On Sunday night, HBO aired an interview segment with ex-evangelical pastor Josh Harris. The focus of the interview was on Harris’ summer announcement that he was abandoning Christianity.

In the course of the interview, Axios co-founder and reporter Mike Allen brings up the question of Harris’ own sexuality, pointing specifically to an Instagram post of Harris participating in an LGBT pride event.

Harris refuses to answer a point-blank question about whether he has rethought his own sexuality, and only says he is “very comfortable” with his sexuality. He does not want to answer for fear that this answer will do more to label and categorize him than even the attention he brought to abandoning Christianity. (It is interesting to me that Harris can be so bold about his blasphemy, yet refuse to answer plainly about his sexuality.)

He goes on to answer:

“If the answer to the question of my sexuality puts me inside or outside of your circle, accepted or unaccepted, then I don’t want to be friends. F*** you and f*** your circles is how I feel. And so that’s why I don’t feel any need to answer that question.”

Those comments are as equally revealing about the state of our culture as they are profanely crude.

The focus of this short piece is not to address Harris’ sexuality. It is instead to look at how someone who has abandoned the faith understands the dire terms and impact of what it means to either believe or reject what Christianity teaches about sexuality. For this, Josh Harris’ intellectual honesty is even admirable. There is no hypocrisy and he’s not trying to exist in irreconcilable camps.

The dividing line

Many Christian leaders have been warning for some time that the issue of Christianity’s sexual ethic is going to be a dividing line — that it would be a Reformation-like moment that would lead to dividing denominations, tearing asunder friendships and unity in its wake. That is no longer speculative. News story after news story only confirms this is now the case, and Harris’ own words lay would bare that conclusion as well.

Sexual ethics have indeed become what many of us refer to as a status confessionisissue. A status confessionisissue is one that is essential to the church’s message. It means that issues arise of such importance in the life of the church that the church must make declarative proclamation that not to believe something that the church deems essential is to declare one’s self outside the bounds of faith. This means that to part ways with what the Bible and Christianity teach concerning the proper sexual relationships between men and women is to jettison the faith.

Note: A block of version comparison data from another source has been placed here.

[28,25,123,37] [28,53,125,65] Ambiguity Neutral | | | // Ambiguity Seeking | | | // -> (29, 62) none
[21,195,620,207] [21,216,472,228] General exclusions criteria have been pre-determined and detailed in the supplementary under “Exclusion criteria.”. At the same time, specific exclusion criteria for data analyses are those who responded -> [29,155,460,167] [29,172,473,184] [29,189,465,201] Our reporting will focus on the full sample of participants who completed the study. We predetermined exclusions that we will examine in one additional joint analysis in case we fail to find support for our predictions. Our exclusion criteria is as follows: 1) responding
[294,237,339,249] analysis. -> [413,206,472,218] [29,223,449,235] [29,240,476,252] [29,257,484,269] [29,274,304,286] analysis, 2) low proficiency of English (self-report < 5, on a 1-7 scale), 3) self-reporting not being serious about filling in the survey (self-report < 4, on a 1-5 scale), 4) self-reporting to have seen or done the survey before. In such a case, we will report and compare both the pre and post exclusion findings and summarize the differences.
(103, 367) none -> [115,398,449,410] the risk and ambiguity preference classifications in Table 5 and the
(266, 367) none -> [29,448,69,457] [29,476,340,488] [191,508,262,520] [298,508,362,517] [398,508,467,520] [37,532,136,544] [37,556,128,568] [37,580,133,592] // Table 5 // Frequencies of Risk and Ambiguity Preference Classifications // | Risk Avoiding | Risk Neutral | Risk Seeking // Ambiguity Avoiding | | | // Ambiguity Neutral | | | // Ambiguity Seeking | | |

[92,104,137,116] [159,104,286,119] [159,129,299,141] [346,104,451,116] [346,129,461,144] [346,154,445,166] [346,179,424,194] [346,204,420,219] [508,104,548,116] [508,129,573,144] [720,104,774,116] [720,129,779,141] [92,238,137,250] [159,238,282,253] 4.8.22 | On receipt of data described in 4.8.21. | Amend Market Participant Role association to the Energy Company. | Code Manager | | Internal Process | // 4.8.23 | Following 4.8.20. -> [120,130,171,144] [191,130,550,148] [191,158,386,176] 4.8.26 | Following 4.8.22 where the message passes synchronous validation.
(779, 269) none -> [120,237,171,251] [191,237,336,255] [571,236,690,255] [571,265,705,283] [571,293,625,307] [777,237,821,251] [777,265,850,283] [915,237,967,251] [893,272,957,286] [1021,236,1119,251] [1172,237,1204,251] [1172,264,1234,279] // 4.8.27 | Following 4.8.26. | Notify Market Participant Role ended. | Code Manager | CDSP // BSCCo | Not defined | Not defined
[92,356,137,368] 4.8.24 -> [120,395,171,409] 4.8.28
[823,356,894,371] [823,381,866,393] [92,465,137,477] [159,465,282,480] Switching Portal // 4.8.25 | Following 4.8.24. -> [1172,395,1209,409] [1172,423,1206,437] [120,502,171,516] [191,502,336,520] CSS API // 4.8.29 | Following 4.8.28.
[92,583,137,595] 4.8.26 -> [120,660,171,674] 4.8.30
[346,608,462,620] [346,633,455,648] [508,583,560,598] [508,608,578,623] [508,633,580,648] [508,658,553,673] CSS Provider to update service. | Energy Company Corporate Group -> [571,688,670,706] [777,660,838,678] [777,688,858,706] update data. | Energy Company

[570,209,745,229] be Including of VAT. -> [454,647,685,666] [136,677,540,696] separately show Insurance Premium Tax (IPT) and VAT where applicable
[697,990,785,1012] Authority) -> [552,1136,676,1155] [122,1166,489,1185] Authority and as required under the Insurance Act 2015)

Those may be strong words, but the implications are clear: The Christian sexual ethic is so intricately bound to creedal orthodoxy that to deny it is to forsake the faith altogether (1 Cor. 6:12-20).

This type of clarity or pronouncement about the grounds of relationship and membership in a community is not exclusive to Christianity. In many ways, a status confessionis issue is a modern form of ancient blasphemy laws that progressives now similarly use to declare who is acceptable and unacceptable. The message is increasingly clear: If you do not affirm the sexual revolution, you are unwelcome in polite society.

Who’s drawing the line?

So, who is drawing the line on what is acceptable or unacceptable? It means, in the least, that line drawing is not exclusive to Christianity. Secularism is doing it as well, for as we heard in Harris’ own voice: If you determine acceptance based on sexuality, he no longer wants to be your friend. The strong language of denouncement suggests you are now even an enemy. Harris is drawing a line. He’s being confessional.

The irony in all of this is that Christianity is — or ought to be — far more grace-giving and relationally gentle than what supposedly open-minded tolerance actually produces. The Christian sexual ethic balances truth and grace, balancing love with repentance and insisting that a person’s identity is not reducible to the sum total of their sexual proclivities. It’s why Christians can have friendships with LGBT people and not think of them as bad people. But you won’t often find this type of grace within the LGBT activism. We are expected to either be for them or against them. No amount of disagreement can be tolerated.

Beyond the meaning of his statements, it was sad to see how strained, unnatural, and peculiar it was for Harris to use deeply profane language. The whole interview is unspeakably sad. Evangelicalism ought to hold no rage at Josh Harris, only sadness. His story is a reminder that sin is creeping at every doorstep. At the same time, let’s not give up hope. We don’t know what the end of the story is for Josh Harris. Let’s pray that Josh will once again hear the shepherd’s voice and by God’s grace return to the flock he once loved.